» **TO DO**: The records follow. Print, word for word, the first line through the "index mcp: (208, 216)" line.

» **AVAILABLE DATA**:
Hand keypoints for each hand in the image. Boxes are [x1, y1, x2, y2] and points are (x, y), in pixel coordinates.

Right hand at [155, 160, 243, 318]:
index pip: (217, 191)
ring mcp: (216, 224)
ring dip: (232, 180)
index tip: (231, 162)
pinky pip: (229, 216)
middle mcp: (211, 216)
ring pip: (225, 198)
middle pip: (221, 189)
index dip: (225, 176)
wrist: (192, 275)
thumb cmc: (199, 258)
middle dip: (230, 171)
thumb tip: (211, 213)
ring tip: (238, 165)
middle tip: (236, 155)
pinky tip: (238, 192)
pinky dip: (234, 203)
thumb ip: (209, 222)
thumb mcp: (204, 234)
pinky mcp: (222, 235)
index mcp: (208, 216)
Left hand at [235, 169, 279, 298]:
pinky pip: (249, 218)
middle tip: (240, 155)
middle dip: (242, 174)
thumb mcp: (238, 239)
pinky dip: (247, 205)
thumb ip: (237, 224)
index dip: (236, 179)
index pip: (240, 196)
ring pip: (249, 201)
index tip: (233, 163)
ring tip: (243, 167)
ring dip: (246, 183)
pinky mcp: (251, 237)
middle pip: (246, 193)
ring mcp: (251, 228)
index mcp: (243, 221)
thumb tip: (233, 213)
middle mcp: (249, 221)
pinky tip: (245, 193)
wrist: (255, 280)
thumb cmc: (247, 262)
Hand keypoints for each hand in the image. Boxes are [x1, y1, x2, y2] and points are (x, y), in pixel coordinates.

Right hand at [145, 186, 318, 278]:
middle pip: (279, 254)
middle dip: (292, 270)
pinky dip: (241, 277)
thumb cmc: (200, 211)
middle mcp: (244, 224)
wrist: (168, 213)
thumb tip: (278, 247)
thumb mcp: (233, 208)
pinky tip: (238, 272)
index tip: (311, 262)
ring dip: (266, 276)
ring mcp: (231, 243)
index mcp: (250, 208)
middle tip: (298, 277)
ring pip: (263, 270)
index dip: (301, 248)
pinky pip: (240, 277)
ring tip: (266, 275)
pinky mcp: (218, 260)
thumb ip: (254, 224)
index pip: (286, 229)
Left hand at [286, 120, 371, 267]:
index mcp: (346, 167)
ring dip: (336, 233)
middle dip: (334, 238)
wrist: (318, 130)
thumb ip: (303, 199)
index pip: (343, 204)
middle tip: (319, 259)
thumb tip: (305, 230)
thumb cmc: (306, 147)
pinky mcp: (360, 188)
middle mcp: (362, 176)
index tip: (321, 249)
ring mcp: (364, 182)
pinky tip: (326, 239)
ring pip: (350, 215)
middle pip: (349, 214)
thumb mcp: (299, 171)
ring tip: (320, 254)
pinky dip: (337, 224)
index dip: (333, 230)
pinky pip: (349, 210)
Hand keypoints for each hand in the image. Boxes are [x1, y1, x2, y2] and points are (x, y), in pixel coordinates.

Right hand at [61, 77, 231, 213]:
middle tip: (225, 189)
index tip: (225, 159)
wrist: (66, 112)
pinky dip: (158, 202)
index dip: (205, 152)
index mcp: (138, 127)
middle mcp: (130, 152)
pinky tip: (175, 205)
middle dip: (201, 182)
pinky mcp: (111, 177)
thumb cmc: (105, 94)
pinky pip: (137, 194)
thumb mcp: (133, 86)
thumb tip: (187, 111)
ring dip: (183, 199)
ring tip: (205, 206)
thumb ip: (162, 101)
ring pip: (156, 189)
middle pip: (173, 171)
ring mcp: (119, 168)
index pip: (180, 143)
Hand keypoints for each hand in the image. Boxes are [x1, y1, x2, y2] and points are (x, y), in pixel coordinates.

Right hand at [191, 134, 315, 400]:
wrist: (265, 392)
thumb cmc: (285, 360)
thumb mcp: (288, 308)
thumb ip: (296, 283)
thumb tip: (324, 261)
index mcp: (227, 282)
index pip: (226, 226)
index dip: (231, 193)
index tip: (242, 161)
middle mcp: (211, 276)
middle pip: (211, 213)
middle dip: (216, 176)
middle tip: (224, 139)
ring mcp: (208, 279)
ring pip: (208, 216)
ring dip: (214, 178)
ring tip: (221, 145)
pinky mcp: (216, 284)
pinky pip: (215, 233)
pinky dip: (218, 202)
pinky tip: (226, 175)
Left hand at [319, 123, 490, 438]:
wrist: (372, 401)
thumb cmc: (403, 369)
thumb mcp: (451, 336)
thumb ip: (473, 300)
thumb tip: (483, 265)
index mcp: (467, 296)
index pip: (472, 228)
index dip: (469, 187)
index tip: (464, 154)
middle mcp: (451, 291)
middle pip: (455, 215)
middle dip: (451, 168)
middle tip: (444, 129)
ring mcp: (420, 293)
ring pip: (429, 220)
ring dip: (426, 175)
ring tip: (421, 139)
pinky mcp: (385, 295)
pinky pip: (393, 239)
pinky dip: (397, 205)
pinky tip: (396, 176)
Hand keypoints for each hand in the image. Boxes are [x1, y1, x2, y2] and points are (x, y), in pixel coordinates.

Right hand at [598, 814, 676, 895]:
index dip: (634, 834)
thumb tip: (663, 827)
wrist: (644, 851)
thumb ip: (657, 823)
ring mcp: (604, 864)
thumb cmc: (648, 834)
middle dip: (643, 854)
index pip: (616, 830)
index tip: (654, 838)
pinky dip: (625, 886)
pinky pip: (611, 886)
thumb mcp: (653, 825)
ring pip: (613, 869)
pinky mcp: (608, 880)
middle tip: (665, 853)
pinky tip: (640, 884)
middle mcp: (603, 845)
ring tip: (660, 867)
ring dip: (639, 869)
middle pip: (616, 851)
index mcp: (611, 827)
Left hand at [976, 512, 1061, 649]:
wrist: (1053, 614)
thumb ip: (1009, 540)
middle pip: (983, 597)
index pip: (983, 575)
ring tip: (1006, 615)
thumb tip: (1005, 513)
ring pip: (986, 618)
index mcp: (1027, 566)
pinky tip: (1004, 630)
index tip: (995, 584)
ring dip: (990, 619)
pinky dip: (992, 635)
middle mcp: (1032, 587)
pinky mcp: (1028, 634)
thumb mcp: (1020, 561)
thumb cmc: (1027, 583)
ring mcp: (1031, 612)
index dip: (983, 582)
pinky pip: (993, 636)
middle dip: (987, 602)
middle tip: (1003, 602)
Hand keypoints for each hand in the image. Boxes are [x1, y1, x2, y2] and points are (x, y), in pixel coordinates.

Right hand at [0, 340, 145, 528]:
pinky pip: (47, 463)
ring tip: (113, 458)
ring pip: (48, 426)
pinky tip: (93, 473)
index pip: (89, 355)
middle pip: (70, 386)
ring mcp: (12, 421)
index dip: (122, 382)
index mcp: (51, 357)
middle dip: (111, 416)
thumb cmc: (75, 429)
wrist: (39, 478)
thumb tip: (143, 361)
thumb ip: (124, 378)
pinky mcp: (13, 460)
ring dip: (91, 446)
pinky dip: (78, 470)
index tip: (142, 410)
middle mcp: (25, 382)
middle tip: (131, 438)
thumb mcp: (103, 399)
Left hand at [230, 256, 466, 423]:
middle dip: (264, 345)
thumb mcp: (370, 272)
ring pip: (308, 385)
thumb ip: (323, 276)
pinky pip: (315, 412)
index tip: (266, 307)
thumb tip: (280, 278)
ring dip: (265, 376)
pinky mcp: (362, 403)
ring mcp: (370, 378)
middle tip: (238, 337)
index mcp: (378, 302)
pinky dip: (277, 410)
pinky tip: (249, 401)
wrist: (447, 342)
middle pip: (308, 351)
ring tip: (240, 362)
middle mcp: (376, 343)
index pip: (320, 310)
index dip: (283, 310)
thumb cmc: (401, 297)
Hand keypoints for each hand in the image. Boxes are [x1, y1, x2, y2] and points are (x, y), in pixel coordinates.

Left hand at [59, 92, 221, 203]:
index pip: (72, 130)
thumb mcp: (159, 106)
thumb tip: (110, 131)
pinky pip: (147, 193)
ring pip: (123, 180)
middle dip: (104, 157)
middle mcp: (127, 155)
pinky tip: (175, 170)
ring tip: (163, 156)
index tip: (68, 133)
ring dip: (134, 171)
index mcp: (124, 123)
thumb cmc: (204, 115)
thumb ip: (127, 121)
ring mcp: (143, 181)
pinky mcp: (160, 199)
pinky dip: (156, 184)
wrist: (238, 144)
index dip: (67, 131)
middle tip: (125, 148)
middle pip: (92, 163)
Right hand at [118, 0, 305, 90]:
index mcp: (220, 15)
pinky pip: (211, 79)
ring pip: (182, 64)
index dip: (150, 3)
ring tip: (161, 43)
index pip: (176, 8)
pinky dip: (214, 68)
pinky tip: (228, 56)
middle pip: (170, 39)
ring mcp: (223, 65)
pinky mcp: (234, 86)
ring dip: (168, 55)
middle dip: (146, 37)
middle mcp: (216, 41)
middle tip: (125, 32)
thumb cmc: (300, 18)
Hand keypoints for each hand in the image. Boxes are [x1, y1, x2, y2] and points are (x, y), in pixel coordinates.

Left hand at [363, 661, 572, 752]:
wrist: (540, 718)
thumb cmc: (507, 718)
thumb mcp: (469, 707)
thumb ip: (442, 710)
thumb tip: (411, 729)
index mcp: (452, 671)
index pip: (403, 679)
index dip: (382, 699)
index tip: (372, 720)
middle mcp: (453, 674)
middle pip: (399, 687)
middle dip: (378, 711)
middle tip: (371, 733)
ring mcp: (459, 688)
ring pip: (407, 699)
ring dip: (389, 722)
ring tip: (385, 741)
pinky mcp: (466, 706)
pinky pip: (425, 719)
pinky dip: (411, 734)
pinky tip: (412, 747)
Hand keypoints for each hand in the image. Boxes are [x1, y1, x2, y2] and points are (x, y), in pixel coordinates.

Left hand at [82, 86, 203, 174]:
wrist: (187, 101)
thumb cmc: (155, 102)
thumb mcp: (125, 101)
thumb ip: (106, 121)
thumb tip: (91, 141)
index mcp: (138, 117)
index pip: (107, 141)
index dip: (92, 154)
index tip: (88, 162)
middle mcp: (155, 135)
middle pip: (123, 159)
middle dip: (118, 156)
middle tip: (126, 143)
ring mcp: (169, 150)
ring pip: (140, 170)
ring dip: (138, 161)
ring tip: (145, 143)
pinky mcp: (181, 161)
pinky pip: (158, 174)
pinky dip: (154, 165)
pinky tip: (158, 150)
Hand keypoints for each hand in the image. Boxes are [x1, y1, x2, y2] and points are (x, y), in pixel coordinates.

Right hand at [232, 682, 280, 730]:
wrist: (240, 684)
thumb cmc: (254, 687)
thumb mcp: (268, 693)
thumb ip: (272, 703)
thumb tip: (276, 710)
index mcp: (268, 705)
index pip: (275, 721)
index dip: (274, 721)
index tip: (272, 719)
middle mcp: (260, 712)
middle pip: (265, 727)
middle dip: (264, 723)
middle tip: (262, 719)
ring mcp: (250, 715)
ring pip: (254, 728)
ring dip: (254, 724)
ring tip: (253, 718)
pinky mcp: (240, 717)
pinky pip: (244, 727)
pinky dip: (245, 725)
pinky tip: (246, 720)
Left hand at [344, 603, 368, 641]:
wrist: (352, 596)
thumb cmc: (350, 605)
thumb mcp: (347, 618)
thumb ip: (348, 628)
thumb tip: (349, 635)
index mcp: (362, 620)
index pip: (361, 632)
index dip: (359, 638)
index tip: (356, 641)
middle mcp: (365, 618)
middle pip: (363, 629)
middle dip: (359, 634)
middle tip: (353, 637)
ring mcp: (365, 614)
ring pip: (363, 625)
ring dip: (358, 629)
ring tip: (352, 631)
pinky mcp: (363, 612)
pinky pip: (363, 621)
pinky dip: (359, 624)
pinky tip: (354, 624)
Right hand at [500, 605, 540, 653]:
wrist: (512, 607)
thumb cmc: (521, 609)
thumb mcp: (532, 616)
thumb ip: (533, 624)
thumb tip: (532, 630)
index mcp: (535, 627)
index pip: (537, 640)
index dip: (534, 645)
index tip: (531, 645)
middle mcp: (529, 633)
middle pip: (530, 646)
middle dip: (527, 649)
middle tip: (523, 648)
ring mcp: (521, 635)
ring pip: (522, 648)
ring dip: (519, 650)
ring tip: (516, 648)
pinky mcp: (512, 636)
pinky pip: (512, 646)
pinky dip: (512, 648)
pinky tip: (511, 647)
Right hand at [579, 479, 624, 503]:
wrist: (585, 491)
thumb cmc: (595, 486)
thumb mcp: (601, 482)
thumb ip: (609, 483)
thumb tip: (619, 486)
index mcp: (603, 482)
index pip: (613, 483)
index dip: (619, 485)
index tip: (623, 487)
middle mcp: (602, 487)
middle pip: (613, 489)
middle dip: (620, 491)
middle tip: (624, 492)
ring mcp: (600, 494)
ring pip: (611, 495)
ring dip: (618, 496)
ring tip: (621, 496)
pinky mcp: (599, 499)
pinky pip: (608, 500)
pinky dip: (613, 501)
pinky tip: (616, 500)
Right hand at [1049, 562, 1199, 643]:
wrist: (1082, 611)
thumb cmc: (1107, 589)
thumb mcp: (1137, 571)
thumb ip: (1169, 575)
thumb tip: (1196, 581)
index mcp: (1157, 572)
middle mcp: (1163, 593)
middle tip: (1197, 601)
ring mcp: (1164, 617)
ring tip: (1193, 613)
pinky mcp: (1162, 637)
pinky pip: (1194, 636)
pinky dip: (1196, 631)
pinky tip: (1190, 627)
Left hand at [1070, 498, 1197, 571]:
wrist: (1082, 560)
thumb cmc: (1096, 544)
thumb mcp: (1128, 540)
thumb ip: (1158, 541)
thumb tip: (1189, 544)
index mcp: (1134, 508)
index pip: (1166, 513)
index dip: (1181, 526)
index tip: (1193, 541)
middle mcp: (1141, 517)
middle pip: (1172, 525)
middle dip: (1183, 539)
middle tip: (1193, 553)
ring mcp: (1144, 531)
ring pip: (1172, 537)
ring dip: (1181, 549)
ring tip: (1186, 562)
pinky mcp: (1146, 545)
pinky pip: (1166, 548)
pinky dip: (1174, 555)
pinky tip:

» **SOLUTION TO THIS TASK**:
Hand keypoints for each hand in the image. Boxes are [x1, y1, x2, y2] and points are (x, y), in pixel coordinates.

Right hand at [155, 160, 243, 318]:
index pip: (217, 191)
ring mcp: (216, 224)
ring dip: (232, 180)
index tip: (231, 162)
pinky pip: (229, 216)
middle mcp: (211, 216)
ring pip: (225, 198)
middle pip: (221, 189)
index dip: (225, 176)
wrist: (192, 275)
thumb cmc: (199, 258)
middle dip: (230, 171)
thumb tip: (211, 213)
ring tip: (238, 165)
middle tip: (236, 155)
pinky tip: (238, 192)
pinky dip: (234, 203)
thumb ip: (209, 222)
thumb mcp: (204, 234)
pinky mcp: (222, 235)
index mcp: (208, 216)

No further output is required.